Hallelujah, I'm a-travelin',
Down freedom's main line.

==Recordings==
- Harry McClintock 1928
- Vernon Dalhart 1928
- Jack Kaufman 1928
- Frank Luther 1928
- Hobo Jack Turner 1928
- Pete Wiggins 1928
- Ted Fiorito 1932
- George Olsen 1933
- Dan Ritchie 1933
- Fats Waller 1939 Fine Arabian Stuff
- Utah Phillips Legends of Folk, We Have Fed You All
- Pete Seeger 1962 on American Favorite Ballads
- Barbara Dane 1970 FTA! Songs of the GI Resistance
- The New Christy Minstrels
- Pousette-Dart Band 1979 Never Enough
- "Spider" John Koerner Some American Folk Songs Like They Used To
- Tony Gilkyson 1998 Sparko
- Dan Zanes 2004 Parades and Panoramas: 25 Songs Collected by Carl Sandburg for the American Songbag
- Daniel, Fred & Julie 2009
- Janne Westerlund 2012
- Michael Penn and Aimee Mann 2025

==Published versions==
- 1908 song card, Spokane IWW
- American Songbag 1927 Carl Sandburg pp. 184–185
- Harry McClintock, "Hallelujah I'm A Bum," Copyright 8/13/1928, E695974.
- George Milburn, The Hobo's Hornbook, 1930
- Margaret Bradford Boni, Fireside Book of Folk Songs, 1947
- Edith Fowke and Joe Glazer, eds., Songs of Work and Protest 1973 p. 127
- Little Red Songbook Centenary Edition, 2005
- Rise Up Singing p. 181

==In popular culture==
Historian Mark Sullivan in his book Our Times cites the song as experiencing a sudden and unexpected revival in 1928.

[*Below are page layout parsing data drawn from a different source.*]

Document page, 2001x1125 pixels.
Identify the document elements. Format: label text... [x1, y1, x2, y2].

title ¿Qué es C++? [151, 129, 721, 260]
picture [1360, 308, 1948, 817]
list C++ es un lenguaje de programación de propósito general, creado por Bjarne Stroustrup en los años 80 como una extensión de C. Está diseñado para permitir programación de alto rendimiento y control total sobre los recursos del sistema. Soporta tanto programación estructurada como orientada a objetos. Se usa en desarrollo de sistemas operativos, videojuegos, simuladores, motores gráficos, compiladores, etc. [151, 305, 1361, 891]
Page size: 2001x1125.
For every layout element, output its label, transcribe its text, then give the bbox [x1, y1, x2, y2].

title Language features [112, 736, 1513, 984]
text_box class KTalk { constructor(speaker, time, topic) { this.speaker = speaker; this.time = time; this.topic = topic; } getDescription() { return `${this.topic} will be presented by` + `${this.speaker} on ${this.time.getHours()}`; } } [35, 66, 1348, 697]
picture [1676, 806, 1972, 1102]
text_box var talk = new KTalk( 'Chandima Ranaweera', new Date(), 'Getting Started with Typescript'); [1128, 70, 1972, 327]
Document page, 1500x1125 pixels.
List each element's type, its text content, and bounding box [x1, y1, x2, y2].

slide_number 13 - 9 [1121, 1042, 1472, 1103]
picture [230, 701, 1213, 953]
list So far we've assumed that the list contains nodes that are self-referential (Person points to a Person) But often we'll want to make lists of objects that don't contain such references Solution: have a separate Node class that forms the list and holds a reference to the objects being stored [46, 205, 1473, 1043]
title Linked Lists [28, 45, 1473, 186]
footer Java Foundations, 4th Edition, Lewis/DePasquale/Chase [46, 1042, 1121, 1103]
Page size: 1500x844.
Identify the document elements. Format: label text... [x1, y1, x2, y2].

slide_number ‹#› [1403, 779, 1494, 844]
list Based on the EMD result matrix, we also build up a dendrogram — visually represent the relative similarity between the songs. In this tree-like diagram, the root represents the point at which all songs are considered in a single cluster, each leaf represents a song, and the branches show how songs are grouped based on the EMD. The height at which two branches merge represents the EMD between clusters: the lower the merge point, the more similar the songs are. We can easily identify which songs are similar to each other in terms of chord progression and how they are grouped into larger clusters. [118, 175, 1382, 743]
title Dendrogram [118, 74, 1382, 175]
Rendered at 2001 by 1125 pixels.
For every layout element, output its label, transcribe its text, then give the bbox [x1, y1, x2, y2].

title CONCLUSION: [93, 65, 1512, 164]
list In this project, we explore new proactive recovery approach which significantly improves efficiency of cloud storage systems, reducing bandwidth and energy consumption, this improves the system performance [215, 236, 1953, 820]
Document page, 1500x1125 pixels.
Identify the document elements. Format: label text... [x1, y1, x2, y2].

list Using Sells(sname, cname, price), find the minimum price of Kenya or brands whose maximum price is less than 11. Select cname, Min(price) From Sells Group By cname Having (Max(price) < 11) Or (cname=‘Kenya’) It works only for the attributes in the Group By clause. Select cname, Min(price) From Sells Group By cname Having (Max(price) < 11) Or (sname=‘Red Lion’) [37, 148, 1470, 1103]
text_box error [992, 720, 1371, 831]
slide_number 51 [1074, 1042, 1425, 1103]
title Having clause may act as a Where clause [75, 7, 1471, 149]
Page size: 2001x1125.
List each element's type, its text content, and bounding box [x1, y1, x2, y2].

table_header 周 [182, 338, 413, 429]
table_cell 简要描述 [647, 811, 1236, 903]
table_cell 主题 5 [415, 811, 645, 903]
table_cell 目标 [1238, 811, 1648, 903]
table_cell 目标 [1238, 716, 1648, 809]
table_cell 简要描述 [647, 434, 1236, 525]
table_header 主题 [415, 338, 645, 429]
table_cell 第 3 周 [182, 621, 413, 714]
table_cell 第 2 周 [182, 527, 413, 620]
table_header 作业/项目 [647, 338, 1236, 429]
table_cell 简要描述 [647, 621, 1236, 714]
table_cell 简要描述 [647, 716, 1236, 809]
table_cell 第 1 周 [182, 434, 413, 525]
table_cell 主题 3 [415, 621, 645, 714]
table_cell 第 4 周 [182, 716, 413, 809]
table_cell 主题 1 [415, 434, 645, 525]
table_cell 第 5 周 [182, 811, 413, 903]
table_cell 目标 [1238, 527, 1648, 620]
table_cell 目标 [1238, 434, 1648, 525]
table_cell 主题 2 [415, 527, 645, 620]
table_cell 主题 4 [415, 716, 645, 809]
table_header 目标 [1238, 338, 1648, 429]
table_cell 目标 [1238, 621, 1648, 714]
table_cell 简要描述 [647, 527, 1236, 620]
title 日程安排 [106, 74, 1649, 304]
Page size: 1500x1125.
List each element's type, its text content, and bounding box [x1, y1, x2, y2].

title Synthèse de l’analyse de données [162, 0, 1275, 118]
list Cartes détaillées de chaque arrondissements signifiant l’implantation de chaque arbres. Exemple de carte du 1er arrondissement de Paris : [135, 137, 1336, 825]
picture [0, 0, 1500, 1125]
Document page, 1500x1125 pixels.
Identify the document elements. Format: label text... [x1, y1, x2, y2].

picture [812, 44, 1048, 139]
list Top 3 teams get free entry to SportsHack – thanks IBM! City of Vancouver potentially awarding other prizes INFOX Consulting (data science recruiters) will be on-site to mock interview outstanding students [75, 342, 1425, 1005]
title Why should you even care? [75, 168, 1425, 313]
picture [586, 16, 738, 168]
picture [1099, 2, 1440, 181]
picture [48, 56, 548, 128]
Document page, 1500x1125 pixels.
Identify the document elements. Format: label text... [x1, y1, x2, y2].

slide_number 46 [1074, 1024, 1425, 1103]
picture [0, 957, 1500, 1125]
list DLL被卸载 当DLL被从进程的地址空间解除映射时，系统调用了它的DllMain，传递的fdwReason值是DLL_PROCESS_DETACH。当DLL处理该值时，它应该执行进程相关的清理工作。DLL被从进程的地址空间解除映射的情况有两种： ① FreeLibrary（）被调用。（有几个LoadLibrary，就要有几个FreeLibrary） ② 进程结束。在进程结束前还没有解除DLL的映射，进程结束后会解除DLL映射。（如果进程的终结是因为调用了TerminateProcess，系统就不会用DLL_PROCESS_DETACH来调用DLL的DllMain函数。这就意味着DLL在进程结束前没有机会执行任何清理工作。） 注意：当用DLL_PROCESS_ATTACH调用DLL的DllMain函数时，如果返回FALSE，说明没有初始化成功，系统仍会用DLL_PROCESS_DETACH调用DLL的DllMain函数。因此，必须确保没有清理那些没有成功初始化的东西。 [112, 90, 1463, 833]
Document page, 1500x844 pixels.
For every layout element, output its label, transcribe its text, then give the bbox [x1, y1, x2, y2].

A 1933 musical comedy film is titled Hallelujah, I'm a Bum. It stars Al Jolson, who featured a song of the same title, but entirely different tune. Only the lyrics "Hallelujah, I'm a bum" are reused. In the UK, where the word "bum" is crude slang for the human posterior, the soundtrack was edited so that "bum" was replaced with a short whistle.

The music was quoted in the Charlie Chaplin movie Modern Times (1936), when Charlie is released from the home for the bewildered and trudges along the street before picking up a red flag that has dropped off the back of a truck. To get the attention of the truck driver, Charlie starts waving the flag around, which causes a crowd of radical trade unionists to start marching behind him, believing that a revolution has begun. The sequence ends when Charlie, who has no idea the union members are following him, is arrested as a Communist agitator. The song is used several times thereafter throughout the film, such as when he is jailed and when a factory he is employed at goes on strike.

The song is requested of Larry "Lonesome" Rhodes by a co-prisoner in an early scene of the Elia Kazan movie A Face in the Crowd (1957).

The Porky Pig cartoon Confusions of a Nutzy Spy depicts a spy attempting to plant a bomb on which "Hallelujah, I'm a Bomb!" is written.

It was used in an episode of television series Checkmate where Doug McClure investigates a hobo camp.

In 2012, the rock band, Local H, released their seventh studio album, Hallelujah! I'm a Bum.

The 1928 recording of the song was featured in Bob Dylan's Thanksgiving "leftovers"-themed episode of his Theme Time Radio Hour program.

The song was featured in Season 3 Episode 2 of HBO's The Leftovers.

The song is referenced in "Beer for Breakfast" by The Replacements, on their 1997 album All for Nothing / Nothing for All.

The song is adapted, with same tune and some words revised, as "Hallelujah I'm a Cat" by Garrison Keilor and Frederica von Stade in the CD "Songs of the Cat".

The song is repeatedly sung by the janitor Howard in the 2004 film One Point O.